Collected data entries
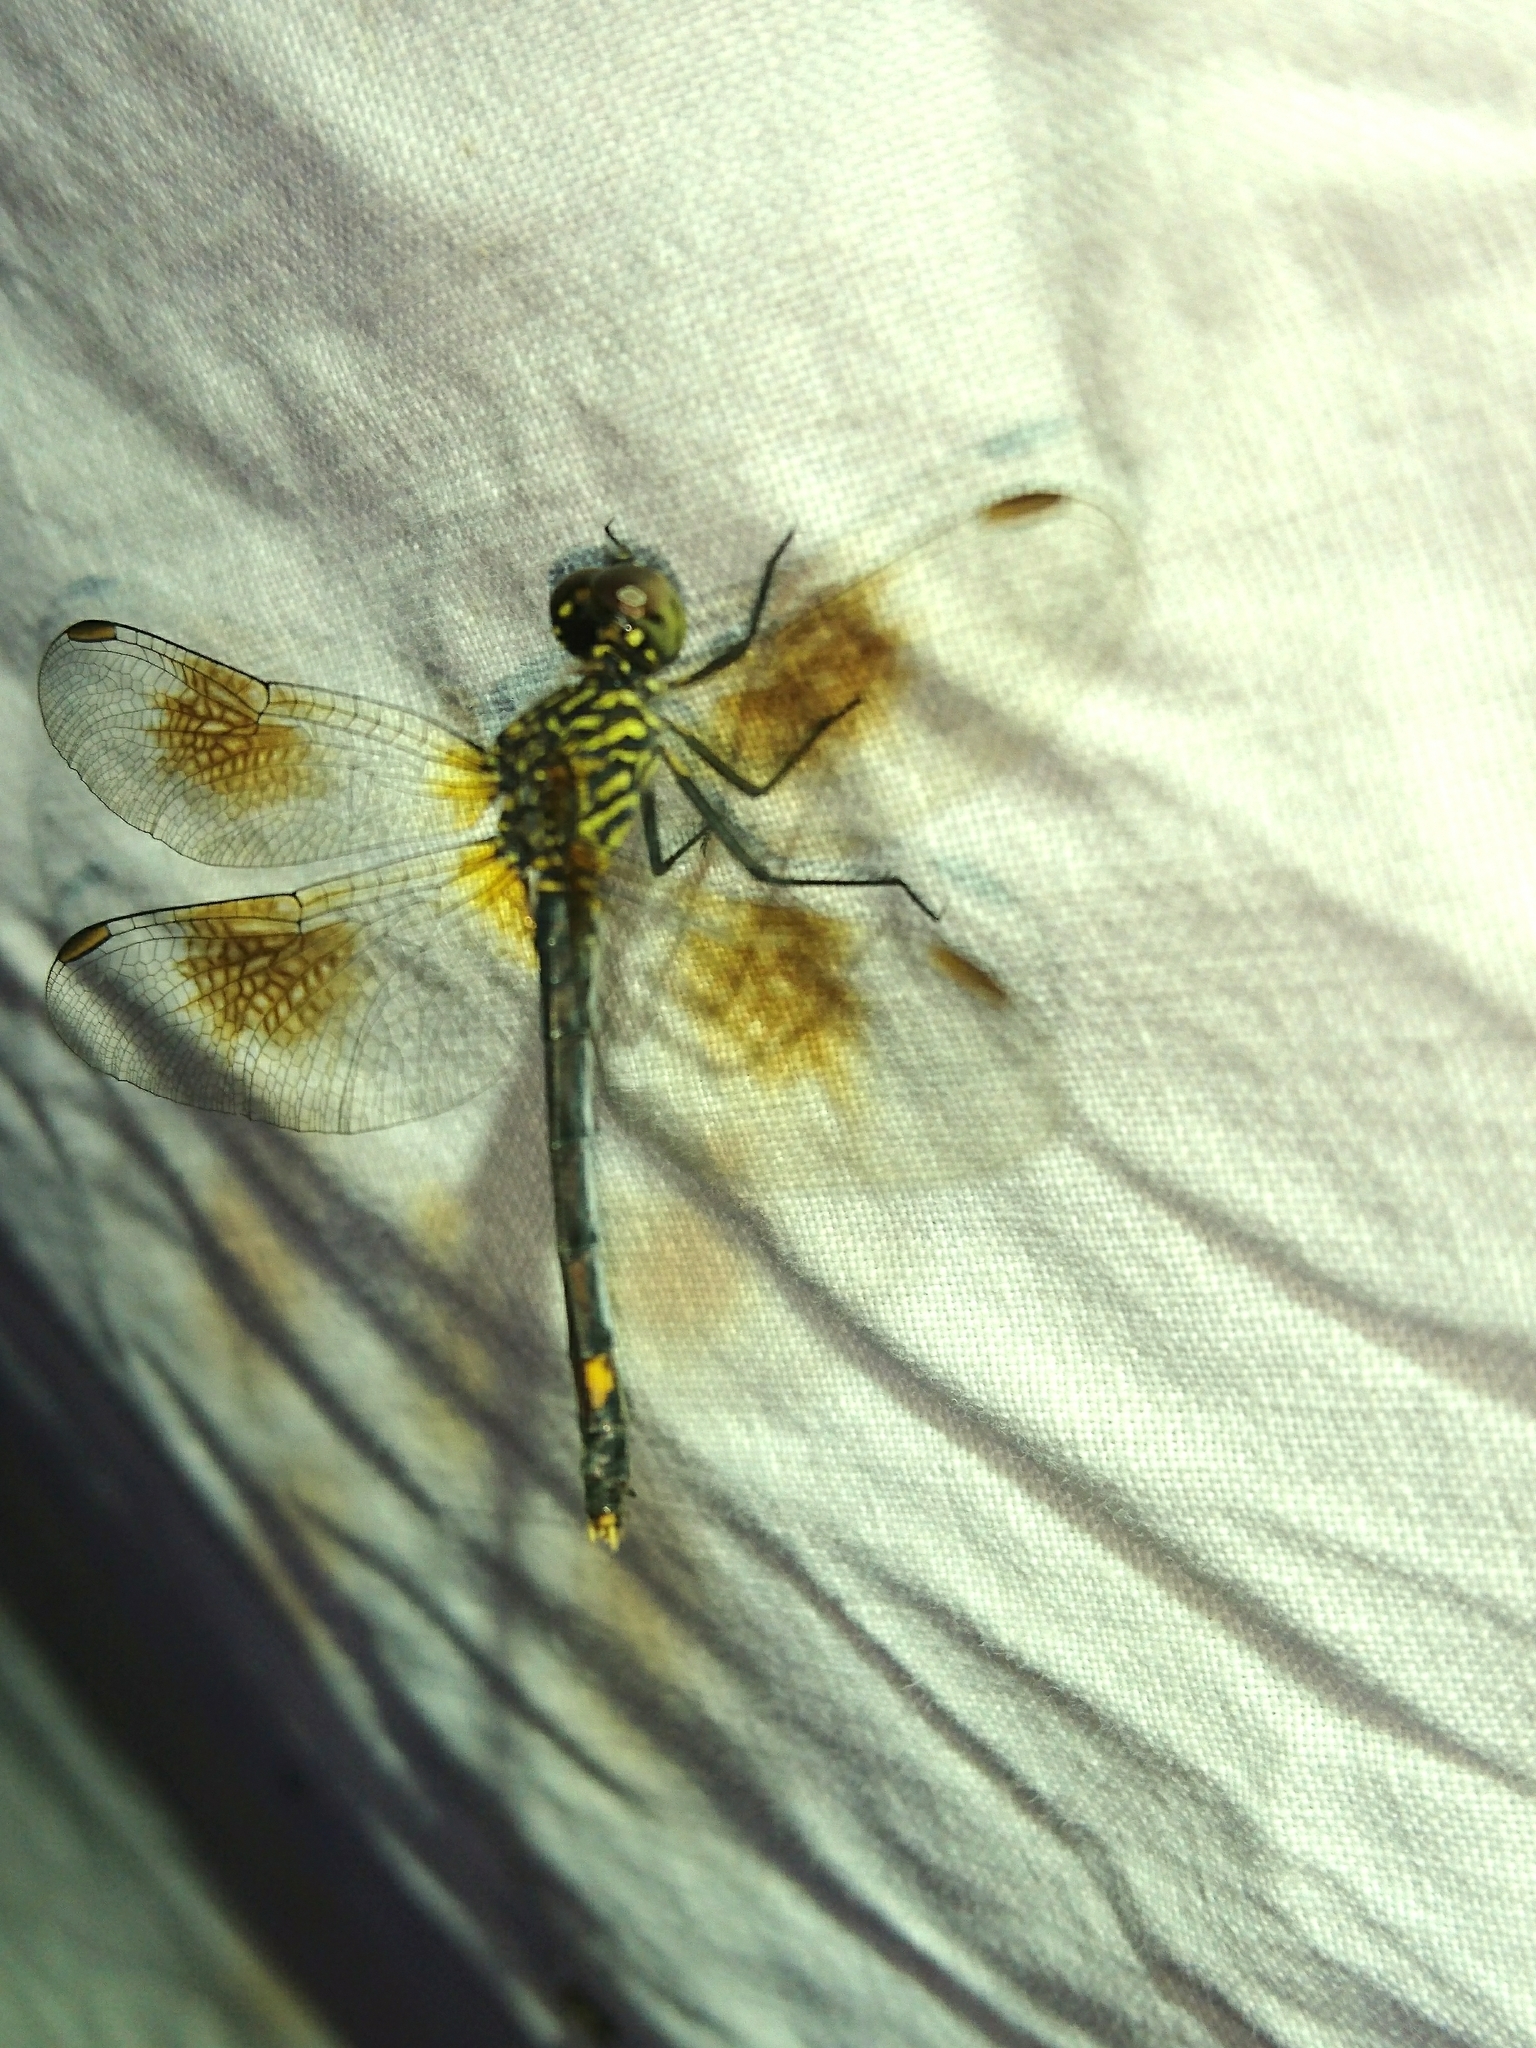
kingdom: Animalia
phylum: Arthropoda
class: Insecta
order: Odonata
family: Libellulidae
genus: Erythrodiplax
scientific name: Erythrodiplax berenice
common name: Seaside dragonlet
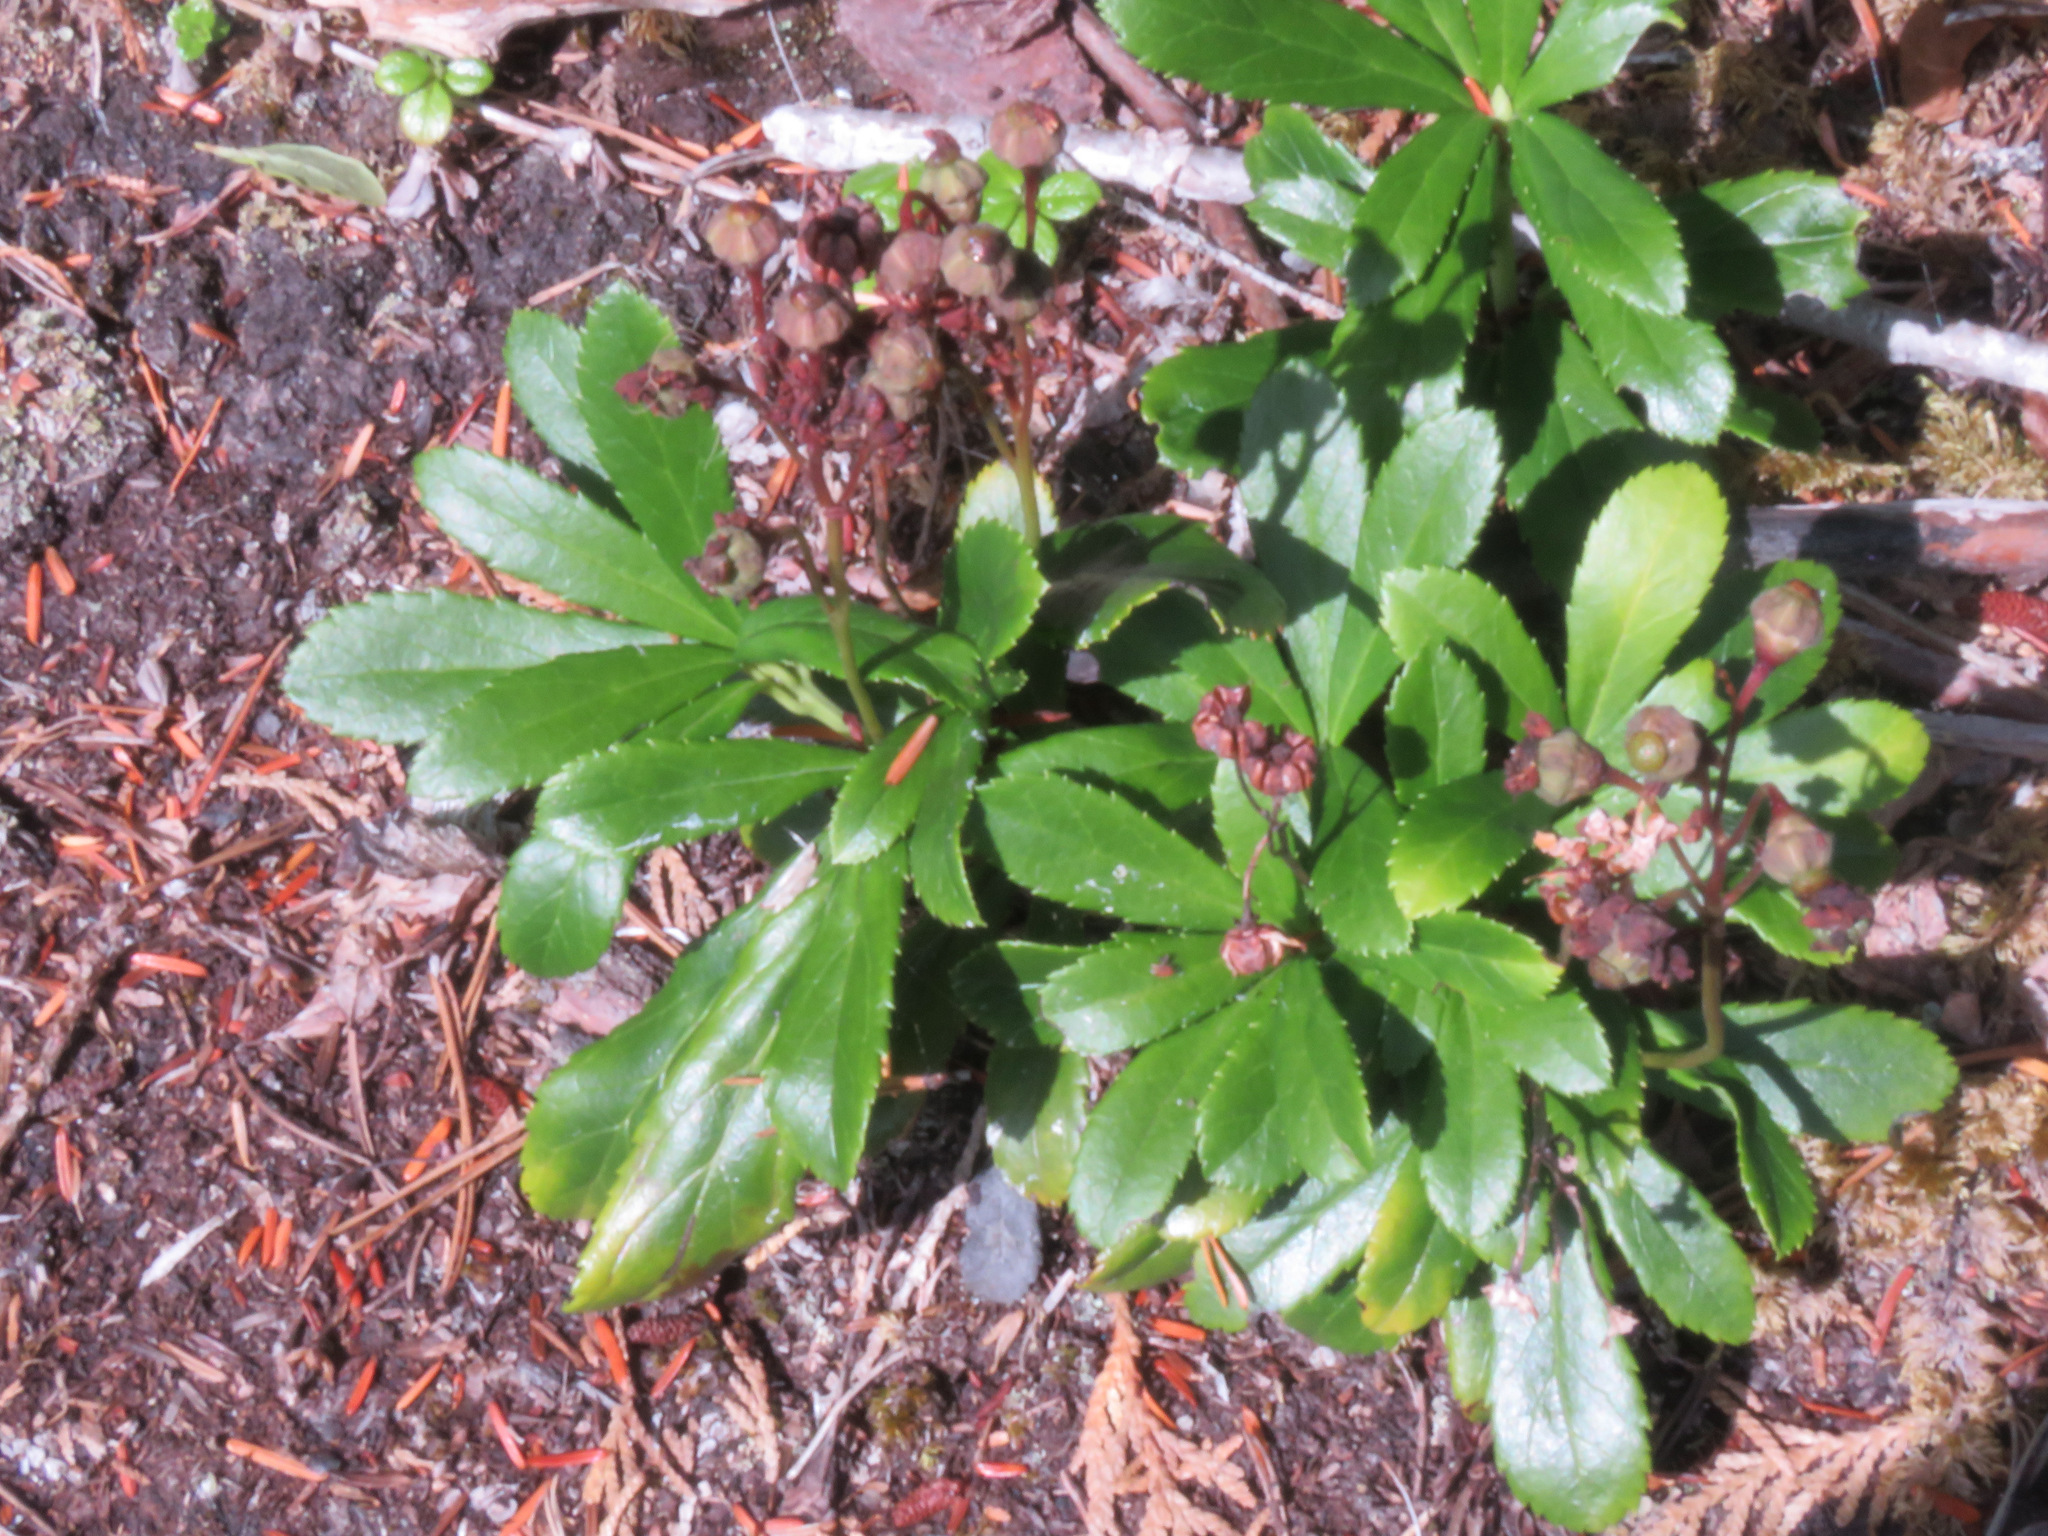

#### Task statement
Can you print every line of the rows above word for word, with the pictures left out?

#### Output of the task
kingdom: Animalia
phylum: Arthropoda
class: Insecta
order: Odonata
family: Libellulidae
genus: Erythrodiplax
scientific name: Erythrodiplax berenice
common name: Seaside dragonlet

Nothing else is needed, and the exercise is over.